This project is a Python-based data profiling tool with a web interface built using Streamlit. It allows users to connect to various data sources (databases like PostgreSQL, Snowflake, and CSV files), select specific attributes (columns), and generate comprehensive profile reports.
The tool calculates various statistical metrics, identifies data types, detects common patterns (like SSN and Date of Birth), and stores these profiles in a designated database table. Additionally, it includes a feature to perform similarity analysis and clustering on the profiled attributes based on their metrics, helping users understand relationships and redundancy within their data.
- Multi-Source Connectivity: Connect to PostgreSQL, Snowflake databases, or upload CSV files.
- Attribute Selection: Interactively select schemas, tables, and specific columns for profiling across different sources.
- Comprehensive Profiling: Calculates a wide range of metrics:
- Common: Record count, null count/percentage, distinct count/percentage, uniqueness.
- Numeric: Min, max, mean, median, standard deviation, variance, quantiles, histogram data.
- String/Text: Min/max/average length, top frequent values, pattern detection flags.
- Date/Time: Min/max date, time range, histogram by year.
- Boolean: True/false counts and percentage.
- Pattern Detection: Identifies potential SSN and Date of Birth columns using format and logical checks.
- Persistent Results: Stores profiling results in a user-configured database table (PostgreSQL or Snowflake). Handles overwriting previous profiles for the same attribute.
- Similarity Clustering: Performs hierarchical clustering on all stored profiles to group similar attributes based on their metrics. Cluster IDs are stored back in the results table.
- Web UI: Interactive Streamlit interface for configuration, selection, progress viewing, and results display.
.
├── app.py # Main Streamlit application script
├── requirements.txt # Project dependencies
├── PROJECT_PLAN.md # Original architectural plan
├── LICENSE # Apache 2.0 License file
├── README.md # This file
└── src/ # Source code directory
├── __init__.py
├── app_logic.py # Core application workflow logic (profiling job)
├── clustering_engine.py # Handles attribute clustering
├── config_manager.py # Manages application configuration (connections, table names)
├── database_connector.py # Handles connections to DBs and CSV reading
├── pattern_detector.py # Logic for detecting SSN, DOB, etc.
├── profiling_engine.py # Core engine for calculating profile metrics
├── results_manager.py # Handles saving/retrieving results from the database
└── ui_components.py # Reusable Streamlit UI elements (forms, displays)
- Clone the repository:
git clone https://github.com/rejozacharia/dataprofiler cd dataprofiler
- Create a virtual environment (recommended):
python -m venv venv source venv/bin/activate # On Windows use `venv\Scripts\activate`
- Install dependencies:
Note: Depending on your system and database choices, you might need additional system libraries or drivers (e.g., for PostgreSQL).
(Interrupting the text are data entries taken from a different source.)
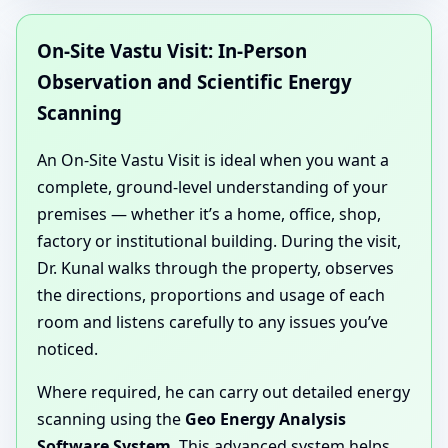
On-Site Vastu Visit: In-Person
Observation and Scientific Energy
Scanning
An On-Site Vastu Visit is ideal when you want a
complete, ground-level understanding of your
premises — whether it’s a home, office, shop,
factory or institutional building. During the visit,
Dr. Kunal walks through the property, observes
the directions, proportions and usage of each
room and listens carefully to any issues you’ve
noticed.
Where required, he can carry out detailed energy
scanning using the
Geo Energy Analysis
Software System
. This advanced system helps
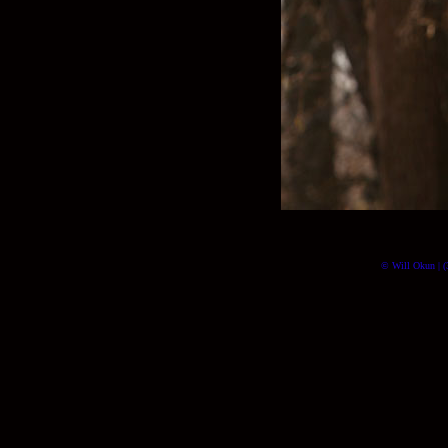
© Will Okun | (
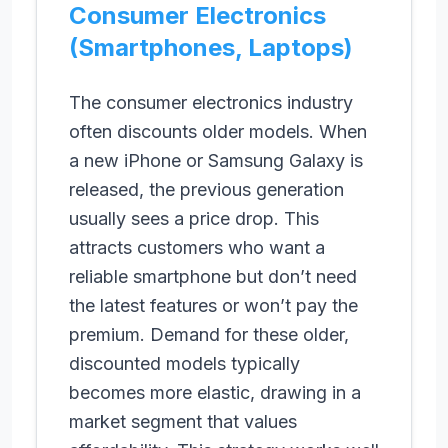
Consumer Electronics
(Smartphones, Laptops)
The consumer electronics industry
often discounts older models. When
a new iPhone or Samsung Galaxy is
released, the previous generation
usually sees a price drop. This
attracts customers who want a
reliable smartphone but don’t need
the latest features or won’t pay the
premium. Demand for these older,
discounted models typically
becomes more elastic, drawing in a
market segment that values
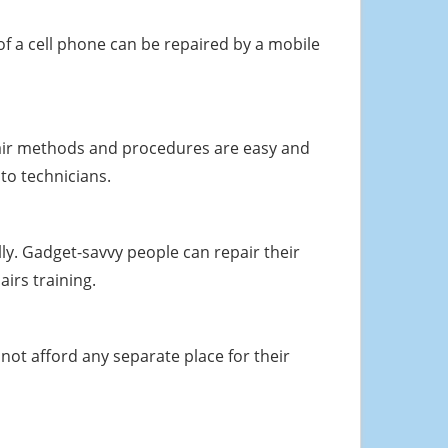
f a cell phone can be repaired by a mobile
repair methods and procedures are easy and
to technicians.
y. Gadget-savvy people can repair their
irs training.
not afford any separate place for their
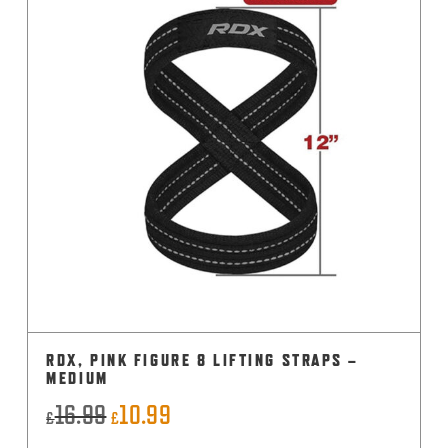
RDX, PINK FIGURE 8 LIFTING STRAPS –
MEDIUM
16.99
10.99
Original
Current
£
£
price
price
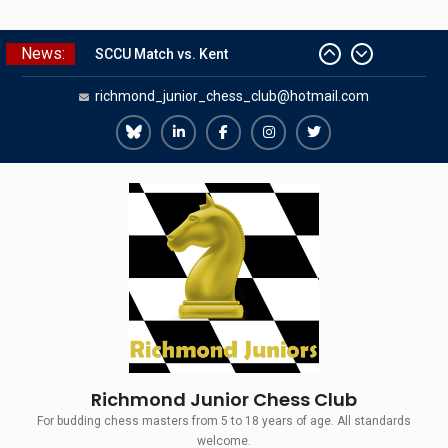
Skip
News:
SCCU Match vs. Kent
to
Summer Camp 2026
content
richmond_junior_chess_club@hotmail.com
Girls Classes with Afamia Mir
Mahmoud
Grandmaster Simul
Richmond
Richmond
Richmond
Richmond
Richmond
The Gavin Wall Cup – a Challenge
Juniors
Juniors
Juniors
Juniors
Juniors
Match versus Richmond Seniors
Bluesky
LinkedIn
Facebook
Instagram
Twitter
Richmond Junior Chess Club
For budding chess masters from 5 to 18 years of age. All standards
welcome.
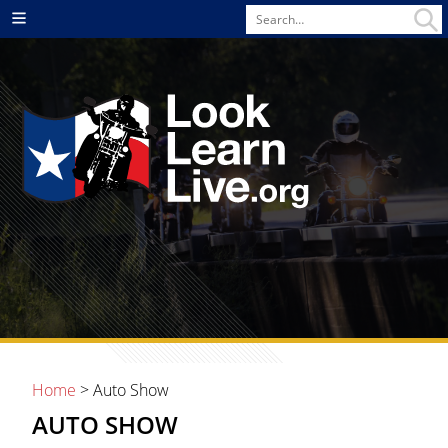
Search
Menu
for
Home
> Auto Show
AUTO SHOW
pip install -r requirements.txt
- Run the Streamlit application:
streamlit run app.py
- Open your web browser to the local URL provided by Streamlit (usually
http://localhost:8501
). - Configure Connections:
- Use the sidebar to select the Source Data type (Database or CSV).
- Enter the required connection details for your source database or upload a CSV file.
- Configure the Results Storage database connection details and specify the desired table name (or use the default). You can opt to use the same connection as the source if applicable.
- Click "Connect to Source DB" and "Connect to Results DB".
- Select Attributes:
- Use the selectors in the main area to choose the schema, table, and columns (for databases) or just columns (for CSV).
- Click "Add Columns to List" to add selected attributes (or all if none are selected) to the profiling queue.
- View and manage the selected attributes in the "Attributes Selected for Profiling" expander.
- Run Profiling:
- Click the "Start Profiling Listed Attributes" button. Progress will be shown.
- View the generated profiles in the "Profiling Results" section. Results (including any errors) are saved to the configured results database table.
- Run Clustering:
- Adjust the "Distance Threshold" if desired.
- Click "Run Clustering on All Stored Profiles".
- View the cluster assignments and the updated profiles table in the "Clustering Analysis" section.
This project is licensed under the Apache License, Version 2.0. See the LICENSE file for details.